Department of Medicine, Cardiology Division, Federal University of São Paulo, (UNIFESP), São Paulo, SP, Brazil.
J Physiol. 2010 Jul 1;588(Pt 13):2431-42. doi: 10.1113/jphysiol.2010.187310. Epub 2010 May 4.
Myocardial hypertrophy and dysfunction occur in response to excessive catecholaminergic drive. Adverse cardiac remodelling is associated with activation of proinflammatory cytokines in the myocardium. To test the hypothesis that exercise training can prevent myocardial dysfunction and production of proinflammatory cytokines induced by beta-adrenergic hyperactivity, male Wistar rats were assigned to one of the following four groups: sedentary non-treated (Con); sedentary isoprenaline treated (Iso); exercised non-treated (Ex); and exercised plus isoprenaline (Iso+Ex). Echocardiography, haemodynamic measurements and isolated papillary muscle were used for functional evaluations. Real-time RT-PCR and Western blot were used to quantify tumour necrosis factor alpha, interleukin-6, interleukin-10 and transforming growth factor beta(1) (TGF-beta(1)) in the tissue. NF-B expression in the nucleus was evaluated by immunohistochemical staining. The Iso rats showed a concentric hypertrophy of the left ventricle (LV). These animals exhibited marked increases in LV end-diastolic pressure and impaired myocardial performance in vitro, with a reduction in the developed tension and maximal rate of tension increase and decrease, as well as worsened recruitment of the Frank-Starling mechanism. Both gene and protein levels of tumour necrosis factor alpha and interleukin-6, as well as TGF-beta(1) mRNA, were increased. In addition, the NF-B expression in the Iso group was significantly raised.
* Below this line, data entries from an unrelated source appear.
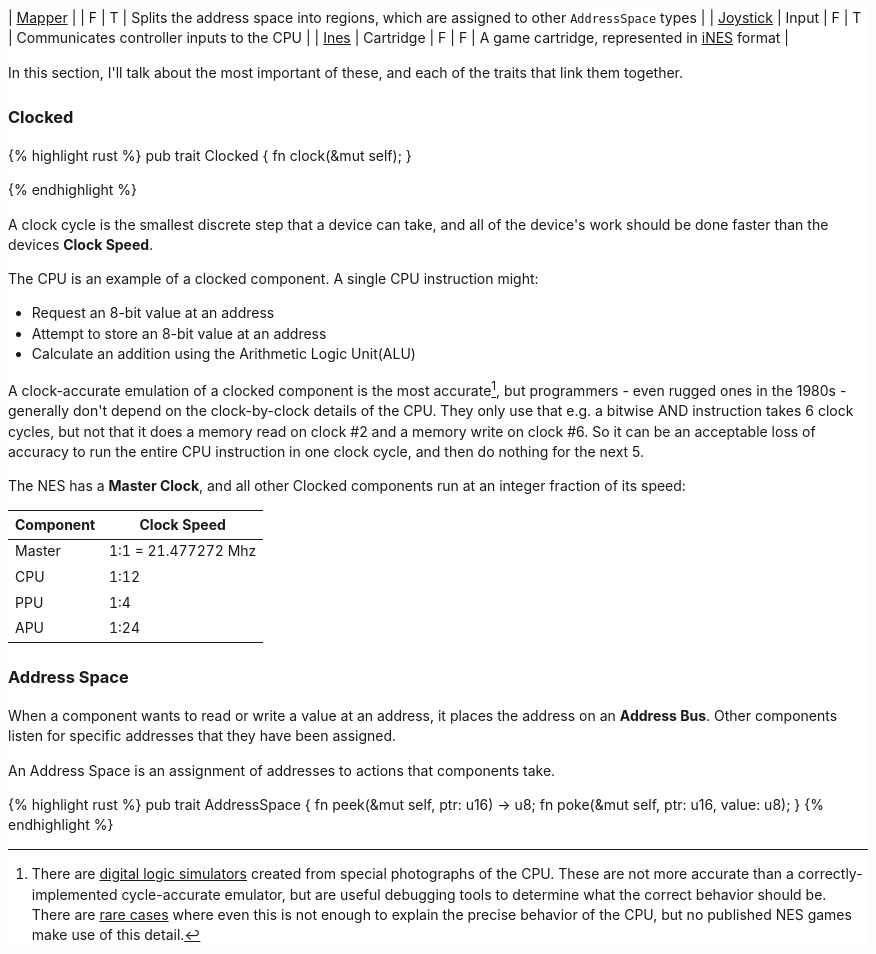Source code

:| [Mapper](https://github.com/MichaelBurge/nes-emulator/blob/ce768d7b090688a68f4ef732f9d1f18f1d29542a/src/mapper.rs#L214) | | F        | T              | Splits the address space into regions, which are assigned to other `AddressSpace` types |
| [Joystick](https://github.com/MichaelBurge/nes-emulator/blob/ce768d7b090688a68f4ef732f9d1f18f1d29542a/src/joystick.rs#L14) | Input | F        | T              | Communicates controller inputs to the CPU |
| [Ines](https://github.com/MichaelBurge/nes-emulator/blob/ce768d7b090688a68f4ef732f9d1f18f1d29542a/src/nes.rs#L52) | Cartridge | F | F              | A game cartridge, represented in [iNES](https://wiki.nesdev.com/w/index.php/INES) format |

</div>

In this section, I'll talk about the most important of these, and each of the traits that link them together.

### Clocked

{% highlight rust %}
pub trait Clocked {
    fn clock(&mut self);
}

{% endhighlight %}

A clock cycle is the smallest discrete step that a device can take, and all of the device's work should be done faster than the devices **Clock Speed**.

The CPU is an example of a clocked component. A single CPU instruction might:
* Request an 8-bit value at an address
* Attempt to store an 8-bit value at an address
* Calculate an addition using the Arithmetic Logic Unit(ALU)

A clock-accurate emulation of a clocked component is the most accurate[^1], but programmers - even rugged ones in the 1980s - generally don't depend on the clock-by-clock details of the CPU. They only use that e.g. a bitwise AND instruction takes 6 clock cycles, but not that it does a memory read on clock #2 and a memory write on clock #6. So it can be an acceptable loss of accuracy to run the entire CPU instruction in one clock cycle, and then do nothing for the next 5.


The NES has a **Master Clock**, and all other Clocked components run at an integer fraction of its speed:

| Component | Clock Speed |
| --- | --- |
| Master | 1:1 = 21.477272 Mhz |
| CPU | 1:12 |
| PPU | 1:4 |
| APU | 1:24 |

### Address Space

When a component wants to read or write a value at an address, it places the address on an **Address Bus**. Other components listen for specific addresses that they have been assigned.

An Address Space is an assignment of addresses to actions that components take.

{% highlight rust %}
pub trait AddressSpace {
    fn peek(&mut self, ptr: u16) -> u8;
    fn poke(&mut self, ptr: u16, value: u8);
}
{% endhighlight %}


[^1]: There are [digital logic simulators](https://wiki.nesdev.com/w/index.php/Visual_2C02) created from special photographs of the CPU. These are not more accurate than a correctly-implemented cycle-accurate emulator, but are useful debugging tools to determine what the correct behavior should be. There are [rare cases](http://visual6502.org/wiki/index.php?title=6502_Opcode_8B_%28XAA,_ANE%29) where even this is not enough to explain the precise behavior of the CPU, but no published NES games make use of this detail.
[^2]: The visible part of the emulator only depends on SDL, and the headless version might not even need the standard library. So it should be possible to port it to [exotic platforms](https://www.michaelburge.us/2017/09/10/injecting-shellcode-to-speed-up-amazon-redshift.html).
In the Iso+Ex group, the exercise training had the following effects: (1) it prevented LV hypertrophy; (ii) it improved myocardial contractility; (3) it avoided the increase of proinflammatory cytokines and improved interleukin-10 levels; and (4) it attenuated the increase of TGF-beta(1) mRNA. Thus, exercise training in a model of beta-adrenergic hyperactivity can avoid the adverse remodelling of the LV and inhibit inflammatory cytokines. Moreover, the cardioprotection is related to beneficial effects on myocardial performance.
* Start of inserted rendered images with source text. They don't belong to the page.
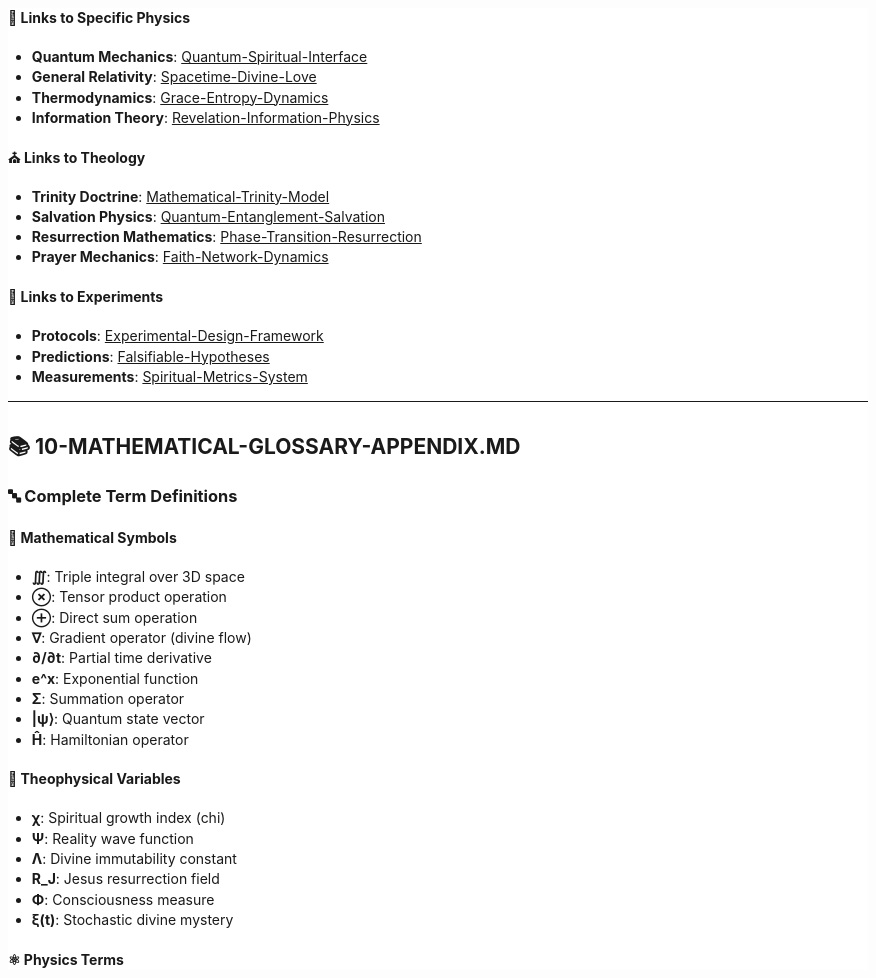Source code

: #### **🔬 Links to Specific Physics**   
   
   
- **Quantum Mechanics**: [Quantum-Spiritual-Interface](Quantum-Spiritual-Interface.md)   
- **General Relativity**: [Spacetime-Divine-Love](Spacetime-Divine-Love.md)   
- **Thermodynamics**: [Grace-Entropy-Dynamics](Grace-Entropy-Dynamics.md)   
- **Information Theory**: [Revelation-Information-Physics](Revelation-Information-Physics.md)   
   
#### **⛪ Links to Theology**   
   
   
- **Trinity Doctrine**: [Mathematical-Trinity-Model](Mathematical-Trinity-Model.md)   
- **Salvation Physics**: [Quantum-Entanglement-Salvation](Quantum-Entanglement-Salvation.md)   
- **Resurrection Mathematics**: [Phase-Transition-Resurrection](Phase-Transition-Resurrection.md)   
- **Prayer Mechanics**: [Faith-Network-Dynamics](Faith-Network-Dynamics.md)   
   
#### **🧪 Links to Experiments**   
   
   
- **Protocols**: [Experimental-Design-Framework](Experimental-Design-Framework.md)   
- **Predictions**: [Falsifiable-Hypotheses](Falsifiable-Hypotheses.md)   
- **Measurements**: [Spiritual-Metrics-System](Spiritual-Metrics-System.md)   
   
   
---   
   
## 📚 **10-MATHEMATICAL-GLOSSARY-APPENDIX.MD**   
   
### **🔤 Complete Term Definitions**   
   
#### **🧮 Mathematical Symbols**   
   
   
- **∭**: Triple integral over 3D space   
- **⊗**: Tensor product operation   
- **⊕**: Direct sum operation   
- **∇**: Gradient operator (divine flow)   
- **∂/∂t**: Partial time derivative   
- **e^x**: Exponential function   
- **Σ**: Summation operator   
- **|ψ⟩**: Quantum state vector   
- **Ĥ**: Hamiltonian operator   
   
#### **🌟 Theophysical Variables**   
   
   
- **χ**: Spiritual growth index (chi)   
- **Ψ**: Reality wave function   
- **Λ**: Divine immutability constant   
- **R_J**: Jesus resurrection field   
- **Φ**: Consciousness measure   
- **ξ(t)**: Stochastic divine mystery   
   
#### **⚛️ Physics Terms**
心肌肥厚和功能障碍是对过量儿茶酚胺驱动的反应。不良的心脏重构与心肌中促炎细胞因子的激活有关。为了验证运动训练可以预防β-肾上腺素能活性亢进引起的心肌功能障碍和促炎细胞因子产生的假设,雄性 Wistar 大鼠被分为以下四组之一:安静未处理组(Con);安静异丙肾上腺素处理组(Iso);运动未处理组(Ex);和运动加异丙肾上腺素组(Iso+Ex)。超声心动图、血流动力学测量和分离的乳头肌用于功能评估。实时 RT-PCR 和 Western blot 用于定量组织中的肿瘤坏死因子-α、白细胞介素-6、白细胞介素-10 和转化生长因子-β1(TGF-β1)。通过免疫组织化学染色评估核中 NF-B 的表达。Iso 大鼠出现左心室(LV)向心性肥厚。这些动物表现出 LV 舒张末期压的显著增加和体外心肌功能受损,表现为收缩张力和最大张力增加率的降低,以及 Frank-Starling 机制的募集恶化。肿瘤坏死因子-α和白细胞介素-6的基因和蛋白水平以及 TGF-β1 mRNA 均升高。此外,Iso 组中 NF-B 的表达明显升高。在 Iso+Ex 组中,运动训练具有以下作用:(1)它防止 LV 肥厚;(2)它改善心肌收缩力;(3)它避免促炎细胞因子的增加并提高白细胞介素-10 水平;(4)它减弱 TGF-β1 mRNA 的增加。因此,在β-肾上腺素能活性亢进模型中进行运动训练可以避免 LV 的不良重构并抑制炎症细胞因子。此外,心脏保护与对心肌功能的有益影响有关。